Des attaques, dont un attentat à la voiture piégée près d'un café et une autre devant un commissariat de police, ont fait 22 morts lundi en Irak, où les autorités ne parviennent pas à juguler la flambée de violences.

Publié le 9 déc. 2013
AGENCE FRANCE-PRESSE

L'attaque la plus meurtrière a eu lieu à Bouhrouz, une ville majoritairement sunnite de la province mixte de Diyala, au nord-est de Bagdad, où une voiture piégée a explosé près d'un café, tuant 11 personnes et en blessant 22, ont indiqué la police et un médecin.

Des dizaines de cafés ont été pris pour cibles ces derniers mois en Irak, ainsi que d'autres lieux fréquentés, tels que marchés et mosquées, en dépit de la quasi-omniprésence des forces de l'ordre.

Un autre véhicule piégé a explosé près d'un commissariat de Tarmiyah, au nord de Bagdad, tuant trois policiers et en blessant neuf autres.
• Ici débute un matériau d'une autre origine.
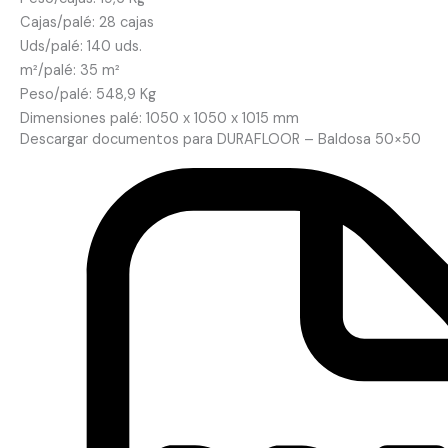
Cajas/palé: 28 cajas
Uds/palé: 140 uds.
m²/palé: 35 m²
Peso/palé: 548,9 Kg
Dimensiones palé: 1050 x 1050 x 1015 mm
Descargar documentos para DURAFLOOR – Baldosa 50×50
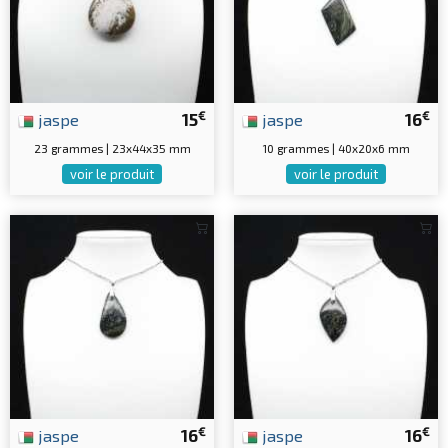
€
€
jaspe
15
jaspe
16
23 grammes | 23x44x35 mm
10 grammes | 40x20x6 mm
voir le produit
voir le produit
€
€
jaspe
16
jaspe
16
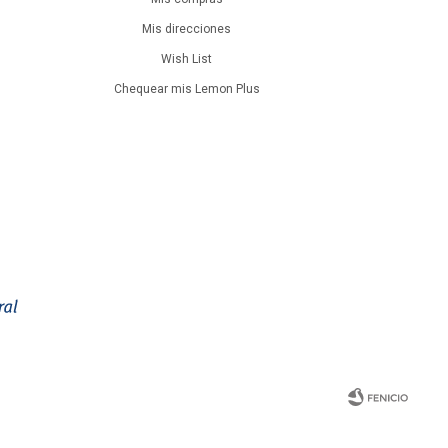
Mis direcciones
Wish List
Chequear mis Lemon Plus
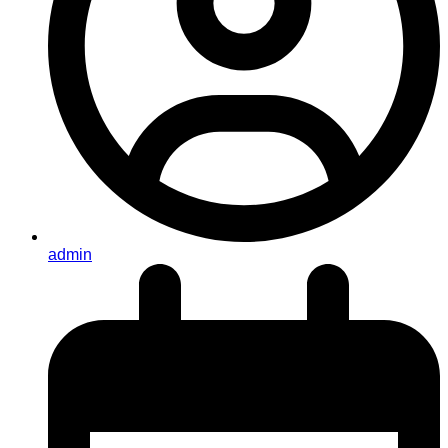
admin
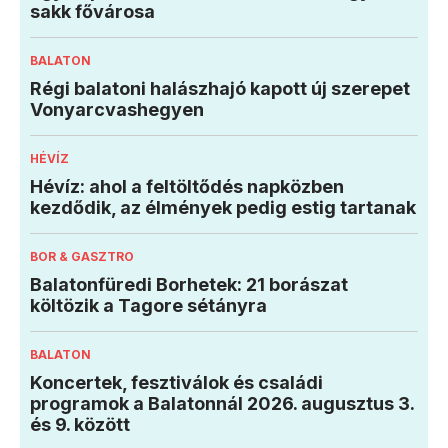
sakk fővárosa
BALATON
Régi balatoni halászhajó kapott új szerepet
Vonyarcvashegyen
HÉVÍZ
Hévíz: ahol a feltöltődés napközben
kezdődik, az élmények pedig estig tartanak
BOR & GASZTRO
Balatonfüredi Borhetek: 21 borászat
költözik a Tagore sétányra
BALATON
Koncertek, fesztiválok és családi
programok a Balatonnál 2026. augusztus 3.
és 9. között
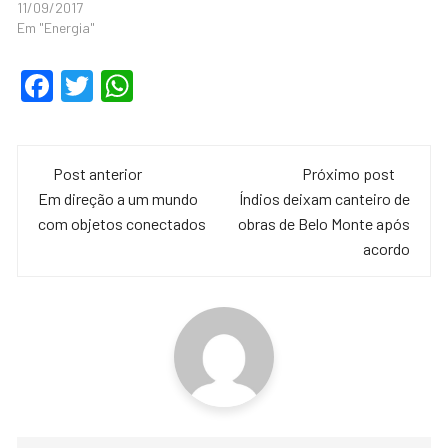
11/09/2017
Em "Energia"
F
T
W
a
wi
h
c
tt
at
Navegação
e
er
s
Post anterior
Próximo post
de
Em direção a um mundo
Índios deixam canteiro de
b
A
com objetos conectados
obras de Belo Monte após
o
p
post
acordo
o
p
k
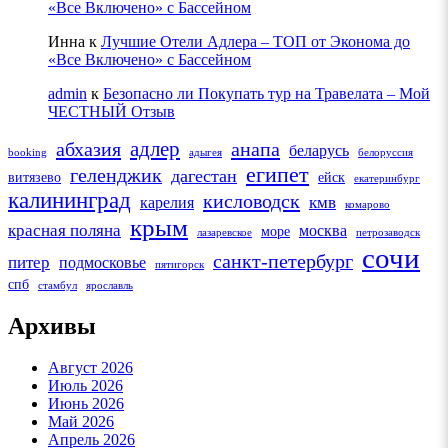
«Все Включено» с Бассейном
Инна
к
Лучшие Отели Адлера – ТОП от Эконома до
«Все Включено» с Бассейном
admin
к
Безопасно ли Покупать тур на Травелата – Мой
ЧЕСТНЫЙ Отзыв
адлер
абхазия
анапа
беларусь
booking
адыгея
белоруссия
египет
геленджик
дагестан
витязево
ейск
екатеринбург
калининград
кисловодск
кмв
карелия
комарово
крым
красная поляна
москва
море
лазаревское
петрозаводск
сочи
санкт-петербург
питер
подмосковье
пятигорск
спб
стамбул
ярославль
Архивы
Август 2026
Июль 2026
Июнь 2026
Май 2026
Апрель 2026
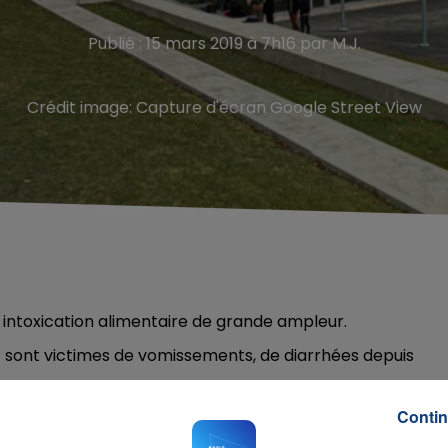
Publié : 15 mars 2019 à 7h16 par M.J.
Crédit image:
Capture d'écran Google Street View
intoxication alimentaire de grande ampleur.
nt sont victimes de vomissements, de diarrhées depuis
 de ce qui se trouve à manger ou à boire sur le campus ne
Contin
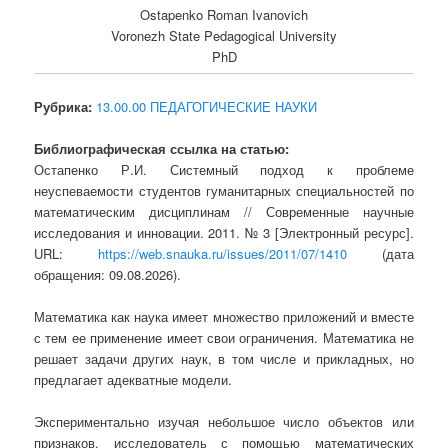
Ostapenko Roman Ivanovich
Voronezh State Pedagogical University
PhD
Рубрика:
13.00.00 ПЕДАГОГИЧЕСКИЕ НАУКИ
Библиографическая ссылка на статью:
Остапенко Р.И. Системный подход к проблеме
неуспеваемости студентов гуманитарных специальностей по
математическим дисциплинам // Современные научные
исследования и инновации. 2011. № 3 [Электронный ресурс].
URL:
https://web.snauka.ru/issues/2011/07/1410
(дата
обращения: 09.08.2026).
Математика как наука имеет множество приложений и вместе
с тем ее применение имеет свои ограничения. Математика не
решает задачи других наук, в том числе и прикладных, но
предлагает адекватные модели.
Экспериментально изучая небольшое число объектов или
признаков, исследователь с помощью математических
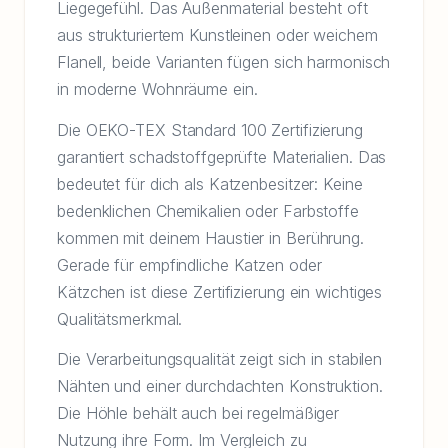
Liegegefühl. Das Außenmaterial besteht oft
aus strukturiertem Kunstleinen oder weichem
Flanell, beide Varianten fügen sich harmonisch
in moderne Wohnräume ein.
Die OEKO-TEX Standard 100 Zertifizierung
garantiert schadstoffgeprüfte Materialien. Das
bedeutet für dich als Katzenbesitzer: Keine
bedenklichen Chemikalien oder Farbstoffe
kommen mit deinem Haustier in Berührung.
Gerade für empfindliche Katzen oder
Kätzchen ist diese Zertifizierung ein wichtiges
Qualitätsmerkmal.
Die Verarbeitungsqualität zeigt sich in stabilen
Nähten und einer durchdachten Konstruktion.
Die Höhle behält auch bei regelmäßiger
Nutzung ihre Form. Im Vergleich zu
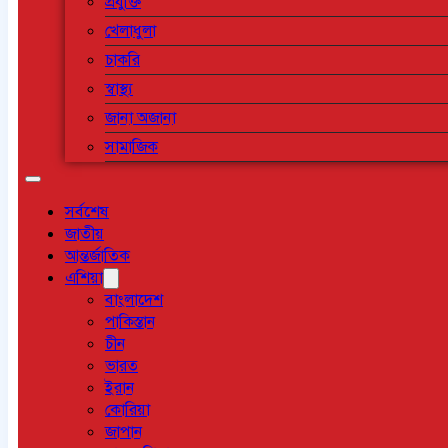
প্রযুক্তি
খেলাধুলা
চাকরি
স্বাস্থ্য
জানা অজানা
সামাজিক
সর্বশেষ
জাতীয়
আন্তর্জাতিক
এশিয়া
বাংলাদেশ
পাকিস্তান
চীন
ভারত
ইরান
কোরিয়া
জাপান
Dans la capitale, une bombe posée sur le bas côté de la route a tué deux miliciens anti-Qaïda, et des hommes armés de fusils à silencieux ont abattu le propriétaire d'un magasin.

Au sud de Bagdad, un autre engin explosif sur la route a fait au moins deux morts près d'un marché de la région de Besmaya, et une explosion à Madaïn a tué au moins un soldat.

Et dans le nord de l'Irak, un chauffeur de taxia péri dans l'explosion d'une bombe posée sur la chaussée à Touz Khourmatou, tandis que des hommes armés ont abattu un policier dans la ville voisine de Mossoul.

Ces attaques interviennent au lendemain d'une série d'attentats à travers le pays, dont 14 explosions dans la seule capitale, qui ont fait 39 morts.

Autant de personnes ont péri dans les violences en Irak pendant les huit premiers jours de décembre de cette année que pendant le mois entier en 2012.

Cette flambée des violences, qui ont retrouvé des niveaux semblables à ceux de 2008, est attribuée par les autorités à des insurgés liés à Al-Qaïda, enhardis par la guerre civile en Syrie voisine. Mais analystes et diplomates soulignent que le gouvernement n'a pas fait assez pour répondre au mécontentement dans le pays qui alimente les violences.

Des membres de la communauté sunnite, minoritaire en Irak, se plaignent de discrimination de la part du gouvernement dirigé par les chiites, et cela fait près d'un an qu'ils manifestent.

Plus de 6300 personnes ont trouvé la mort dans les violences en Irak cette année, selon un bilan compilé par l'AFP.